## [Consigne A]
Recopiez fidèlement le passage du texte sur les finances publiques en Europe, de "En outre, elle" à "croissance en Europe.".

## [Texte du document]
....
Mais en faisant reposer l’ajustement des finances publiques en Europe principalement sur les budgets publics et les salaires, l’Europe risque de créer le sentiment de faire payer la facture de la crise aux seuls salariés.



En outre, elle néglige le fait que les marchés sanctionnent aujourd’hui tout autant la dérive comptable des déficits que les incertitudes de la relance de la croissance en Europe.

Avec un tel agenda, l’Europe ne risque-t-elle pas de rentrer dans un cycle de développement "à la japonaise", avec, comme au Japon, une longue période de désendettement liée aux excès antérieurs, au recul des prix des actifs et à la situation des banques, conduisant à une faiblesse structurelle de la demande et de la croissance ? Avec une grande différence toutefois : la menace est aujourd’hui de nature inflationniste en Europe et non pas déflationniste.

Pacte de stabilité et de croissance : un  rythme et un calendrier du désendettement des Etats singulièrement durcis

L’objectif du retour à des déficits inférieurs à 3% du PIB et à une dette publique de 60% du PIB, tels que définis depuis le Traité de Maastricht - est certes maintenu. Mais il est désormais assorti d’un calendrier extrêmement strict.
....
## [Données fournies]

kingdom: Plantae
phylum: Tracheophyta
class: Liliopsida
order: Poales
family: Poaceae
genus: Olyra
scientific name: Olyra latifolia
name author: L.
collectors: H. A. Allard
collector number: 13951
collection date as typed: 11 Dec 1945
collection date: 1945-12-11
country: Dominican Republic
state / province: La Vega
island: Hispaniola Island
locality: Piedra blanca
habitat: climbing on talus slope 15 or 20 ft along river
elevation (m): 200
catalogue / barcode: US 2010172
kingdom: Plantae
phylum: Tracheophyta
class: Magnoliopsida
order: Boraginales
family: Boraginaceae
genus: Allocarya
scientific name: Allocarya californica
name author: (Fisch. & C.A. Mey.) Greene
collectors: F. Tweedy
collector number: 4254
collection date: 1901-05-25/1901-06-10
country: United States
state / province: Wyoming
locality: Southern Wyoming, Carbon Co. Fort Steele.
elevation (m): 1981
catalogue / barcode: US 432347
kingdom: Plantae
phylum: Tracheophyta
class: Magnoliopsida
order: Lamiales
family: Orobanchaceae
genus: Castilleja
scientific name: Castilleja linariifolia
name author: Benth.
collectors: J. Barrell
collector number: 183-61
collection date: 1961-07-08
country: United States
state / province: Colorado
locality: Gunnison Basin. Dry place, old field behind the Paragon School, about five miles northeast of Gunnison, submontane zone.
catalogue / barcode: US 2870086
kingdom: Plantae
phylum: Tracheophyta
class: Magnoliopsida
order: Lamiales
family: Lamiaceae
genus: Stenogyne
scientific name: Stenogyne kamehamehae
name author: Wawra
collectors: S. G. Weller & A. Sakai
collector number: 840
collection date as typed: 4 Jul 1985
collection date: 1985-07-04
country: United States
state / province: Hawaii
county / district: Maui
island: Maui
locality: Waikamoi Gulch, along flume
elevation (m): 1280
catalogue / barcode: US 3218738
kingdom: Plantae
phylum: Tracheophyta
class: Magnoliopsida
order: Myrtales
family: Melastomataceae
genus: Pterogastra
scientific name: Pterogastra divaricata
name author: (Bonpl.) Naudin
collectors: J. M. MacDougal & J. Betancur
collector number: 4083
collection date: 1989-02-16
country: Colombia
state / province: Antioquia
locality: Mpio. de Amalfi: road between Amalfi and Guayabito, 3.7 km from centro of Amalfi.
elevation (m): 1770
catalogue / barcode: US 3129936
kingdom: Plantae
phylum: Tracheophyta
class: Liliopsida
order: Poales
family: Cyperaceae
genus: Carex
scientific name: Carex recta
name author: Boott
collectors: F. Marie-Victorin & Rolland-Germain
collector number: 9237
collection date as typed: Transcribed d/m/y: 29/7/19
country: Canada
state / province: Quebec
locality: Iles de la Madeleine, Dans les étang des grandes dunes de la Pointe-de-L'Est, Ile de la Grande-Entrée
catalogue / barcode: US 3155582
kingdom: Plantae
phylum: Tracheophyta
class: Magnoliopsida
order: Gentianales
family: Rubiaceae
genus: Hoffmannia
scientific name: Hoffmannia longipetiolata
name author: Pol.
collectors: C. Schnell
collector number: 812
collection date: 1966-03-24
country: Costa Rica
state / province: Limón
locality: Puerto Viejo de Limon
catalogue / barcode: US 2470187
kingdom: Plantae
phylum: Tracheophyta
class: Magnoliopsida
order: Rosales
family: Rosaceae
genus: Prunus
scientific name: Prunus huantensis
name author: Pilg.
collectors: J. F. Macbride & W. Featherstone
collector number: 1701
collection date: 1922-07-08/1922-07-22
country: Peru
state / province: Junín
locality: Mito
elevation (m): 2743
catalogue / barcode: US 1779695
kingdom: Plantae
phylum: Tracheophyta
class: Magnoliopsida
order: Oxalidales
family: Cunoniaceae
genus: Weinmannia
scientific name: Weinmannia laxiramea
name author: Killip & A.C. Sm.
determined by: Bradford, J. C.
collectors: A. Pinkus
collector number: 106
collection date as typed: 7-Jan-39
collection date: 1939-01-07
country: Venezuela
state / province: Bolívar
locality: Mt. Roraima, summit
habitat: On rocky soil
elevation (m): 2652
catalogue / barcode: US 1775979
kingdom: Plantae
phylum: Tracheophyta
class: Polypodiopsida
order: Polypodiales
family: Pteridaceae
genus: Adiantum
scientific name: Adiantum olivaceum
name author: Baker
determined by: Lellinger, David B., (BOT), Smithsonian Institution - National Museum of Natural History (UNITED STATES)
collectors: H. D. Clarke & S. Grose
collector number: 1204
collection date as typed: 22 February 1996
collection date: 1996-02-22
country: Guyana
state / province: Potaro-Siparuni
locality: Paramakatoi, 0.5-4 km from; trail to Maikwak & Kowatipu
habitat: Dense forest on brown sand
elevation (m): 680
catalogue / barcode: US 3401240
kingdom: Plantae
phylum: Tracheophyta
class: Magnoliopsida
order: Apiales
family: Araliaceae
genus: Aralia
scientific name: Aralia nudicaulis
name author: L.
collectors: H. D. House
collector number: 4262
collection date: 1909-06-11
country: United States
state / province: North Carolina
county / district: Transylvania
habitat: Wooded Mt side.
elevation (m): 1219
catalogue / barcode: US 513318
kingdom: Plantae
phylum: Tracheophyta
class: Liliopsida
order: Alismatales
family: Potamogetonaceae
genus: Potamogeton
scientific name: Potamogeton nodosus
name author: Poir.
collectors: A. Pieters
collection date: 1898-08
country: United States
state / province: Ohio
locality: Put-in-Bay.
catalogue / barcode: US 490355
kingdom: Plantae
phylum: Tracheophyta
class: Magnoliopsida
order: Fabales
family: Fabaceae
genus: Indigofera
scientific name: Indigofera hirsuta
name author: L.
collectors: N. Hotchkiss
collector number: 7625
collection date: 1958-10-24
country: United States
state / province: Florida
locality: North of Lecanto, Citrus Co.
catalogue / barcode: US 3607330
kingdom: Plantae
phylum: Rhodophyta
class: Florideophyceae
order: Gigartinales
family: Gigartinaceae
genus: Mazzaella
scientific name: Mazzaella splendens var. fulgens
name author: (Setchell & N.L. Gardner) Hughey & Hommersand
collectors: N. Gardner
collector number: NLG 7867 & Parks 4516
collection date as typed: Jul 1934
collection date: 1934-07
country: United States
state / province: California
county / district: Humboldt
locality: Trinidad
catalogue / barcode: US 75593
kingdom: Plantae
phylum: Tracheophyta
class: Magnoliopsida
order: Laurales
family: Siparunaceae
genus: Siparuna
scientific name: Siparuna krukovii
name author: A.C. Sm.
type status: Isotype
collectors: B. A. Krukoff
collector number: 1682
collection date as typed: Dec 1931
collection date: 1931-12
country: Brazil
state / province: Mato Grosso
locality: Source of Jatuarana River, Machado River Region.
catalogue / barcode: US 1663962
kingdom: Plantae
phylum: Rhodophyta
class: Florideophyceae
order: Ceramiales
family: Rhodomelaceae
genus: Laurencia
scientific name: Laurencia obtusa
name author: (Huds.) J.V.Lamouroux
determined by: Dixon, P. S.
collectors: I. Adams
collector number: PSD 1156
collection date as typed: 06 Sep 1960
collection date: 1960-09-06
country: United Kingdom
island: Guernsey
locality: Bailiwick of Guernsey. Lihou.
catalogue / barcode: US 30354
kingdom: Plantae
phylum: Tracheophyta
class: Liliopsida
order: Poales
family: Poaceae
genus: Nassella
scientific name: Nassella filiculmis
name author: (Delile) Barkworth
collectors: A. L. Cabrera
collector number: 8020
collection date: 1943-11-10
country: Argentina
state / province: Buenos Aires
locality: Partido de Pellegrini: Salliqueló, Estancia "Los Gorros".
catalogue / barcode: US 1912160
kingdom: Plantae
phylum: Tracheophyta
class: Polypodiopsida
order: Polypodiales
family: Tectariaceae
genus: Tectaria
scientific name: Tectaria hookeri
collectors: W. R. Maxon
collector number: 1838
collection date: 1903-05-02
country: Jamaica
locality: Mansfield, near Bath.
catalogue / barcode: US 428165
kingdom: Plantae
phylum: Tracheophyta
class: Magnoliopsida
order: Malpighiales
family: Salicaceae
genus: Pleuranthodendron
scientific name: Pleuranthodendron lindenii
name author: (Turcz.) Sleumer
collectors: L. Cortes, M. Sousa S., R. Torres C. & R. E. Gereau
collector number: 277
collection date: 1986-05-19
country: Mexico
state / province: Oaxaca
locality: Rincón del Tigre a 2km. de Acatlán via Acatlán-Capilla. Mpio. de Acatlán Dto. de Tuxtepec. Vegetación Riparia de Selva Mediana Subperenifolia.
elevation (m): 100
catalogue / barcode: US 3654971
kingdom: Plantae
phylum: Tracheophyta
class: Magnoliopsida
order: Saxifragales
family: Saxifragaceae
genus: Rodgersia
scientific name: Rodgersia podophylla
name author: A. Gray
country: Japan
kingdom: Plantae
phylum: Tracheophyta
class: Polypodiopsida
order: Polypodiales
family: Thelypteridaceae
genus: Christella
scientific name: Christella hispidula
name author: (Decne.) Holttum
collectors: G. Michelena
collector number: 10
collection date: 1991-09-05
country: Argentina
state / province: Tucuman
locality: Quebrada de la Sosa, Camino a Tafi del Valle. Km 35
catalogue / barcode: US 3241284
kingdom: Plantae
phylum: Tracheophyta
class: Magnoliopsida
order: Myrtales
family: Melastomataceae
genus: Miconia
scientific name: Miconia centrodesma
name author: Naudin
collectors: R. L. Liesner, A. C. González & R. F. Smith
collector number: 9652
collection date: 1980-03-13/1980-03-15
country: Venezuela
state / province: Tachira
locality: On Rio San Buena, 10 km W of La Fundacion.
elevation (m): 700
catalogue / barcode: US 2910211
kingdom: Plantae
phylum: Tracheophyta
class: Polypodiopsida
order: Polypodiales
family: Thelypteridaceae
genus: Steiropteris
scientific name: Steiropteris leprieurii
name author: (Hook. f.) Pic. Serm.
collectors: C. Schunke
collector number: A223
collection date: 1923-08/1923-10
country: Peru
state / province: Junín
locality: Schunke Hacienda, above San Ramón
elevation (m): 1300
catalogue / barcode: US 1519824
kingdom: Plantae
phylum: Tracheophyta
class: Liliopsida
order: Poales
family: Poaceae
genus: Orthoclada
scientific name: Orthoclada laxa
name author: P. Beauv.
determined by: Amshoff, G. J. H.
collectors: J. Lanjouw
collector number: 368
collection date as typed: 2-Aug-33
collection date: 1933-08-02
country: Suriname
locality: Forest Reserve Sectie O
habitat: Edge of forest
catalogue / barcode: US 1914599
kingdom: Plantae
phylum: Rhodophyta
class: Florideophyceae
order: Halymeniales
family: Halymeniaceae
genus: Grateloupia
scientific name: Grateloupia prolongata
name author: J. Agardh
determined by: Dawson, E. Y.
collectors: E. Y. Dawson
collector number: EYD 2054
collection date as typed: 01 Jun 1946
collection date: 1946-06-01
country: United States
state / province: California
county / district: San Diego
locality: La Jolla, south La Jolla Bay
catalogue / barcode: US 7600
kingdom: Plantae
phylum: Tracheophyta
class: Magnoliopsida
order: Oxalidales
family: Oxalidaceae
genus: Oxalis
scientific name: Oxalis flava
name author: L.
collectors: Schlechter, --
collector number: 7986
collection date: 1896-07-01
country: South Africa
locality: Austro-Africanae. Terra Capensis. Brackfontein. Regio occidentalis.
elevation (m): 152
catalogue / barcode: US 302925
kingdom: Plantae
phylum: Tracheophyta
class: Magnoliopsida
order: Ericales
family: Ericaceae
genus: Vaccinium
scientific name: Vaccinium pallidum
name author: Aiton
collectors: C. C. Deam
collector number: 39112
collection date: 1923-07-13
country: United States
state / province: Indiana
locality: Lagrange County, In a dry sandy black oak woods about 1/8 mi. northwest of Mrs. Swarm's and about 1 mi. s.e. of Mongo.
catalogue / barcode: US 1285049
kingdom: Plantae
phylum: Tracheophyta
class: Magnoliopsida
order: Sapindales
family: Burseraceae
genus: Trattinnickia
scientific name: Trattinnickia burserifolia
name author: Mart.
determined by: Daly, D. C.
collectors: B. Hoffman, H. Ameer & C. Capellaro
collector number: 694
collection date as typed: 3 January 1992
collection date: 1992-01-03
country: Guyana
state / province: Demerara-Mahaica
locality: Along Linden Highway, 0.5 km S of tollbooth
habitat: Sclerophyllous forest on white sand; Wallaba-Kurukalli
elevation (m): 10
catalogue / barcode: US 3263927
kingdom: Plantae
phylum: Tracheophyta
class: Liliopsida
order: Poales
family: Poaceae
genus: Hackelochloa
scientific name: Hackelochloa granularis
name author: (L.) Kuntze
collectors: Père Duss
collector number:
....
## [Consigne B]
Dans les lignes des données fournies, reprenez celles qui vont de la ligne contenant "collection date: 1980-03-13/1980-03-15" à la ligne contenant "collection date: 1946-06-01", ces deux lignes comprises, en substituant "altitude (m)" à "elevation (m)" sans rien changer d'autre.

## [Réponse A]
En outre, elle néglige le fait que les marchés sanctionnent aujourd’hui tout autant la dérive comptable des déficits que les incertitudes de la relance de la croissance en Europe.

## [Réponse B]
collection date: 1980-03-13/1980-03-15
country: Venezuela
state / province: Tachira
locality: On Rio San Buena, 10 km W of La Fundacion.
altitude (m): 700
catalogue / barcode: US 2910211
kingdom: Plantae
phylum: Tracheophyta
class: Polypodiopsida
order: Polypodiales
family: Thelypteridaceae
genus: Steiropteris
scientific name: Steiropteris leprieurii
name author: (Hook. f.) Pic. Serm.
collectors: C. Schunke
collector number: A223
collection date: 1923-08/1923-10
country: Peru
state / province: Junín
locality: Schunke Hacienda, above San Ramón
altitude (m): 1300
catalogue / barcode: US 1519824
kingdom: Plantae
phylum: Tracheophyta
class: Liliopsida
order: Poales
family: Poaceae
genus: Orthoclada
scientific name: Orthoclada laxa
name author: P. Beauv.
determined by: Amshoff, G. J. H.
collectors: J. Lanjouw
collector number: 368
collection date as typed: 2-Aug-33
collection date: 1933-08-02
country: Suriname
locality: Forest Reserve Sectie O
habitat: Edge of forest
catalogue / barcode: US 1914599
kingdom: Plantae
phylum: Rhodophyta
class: Florideophyceae
order: Halymeniales
family: Halymeniaceae
genus: Grateloupia
scientific name: Grateloupia prolongata
name author: J. Agardh
determined by: Dawson, E. Y.
collectors: E. Y. Dawson
collector number: EYD 2054
collection date as typed: 01 Jun 1946
collection date: 1946-06-01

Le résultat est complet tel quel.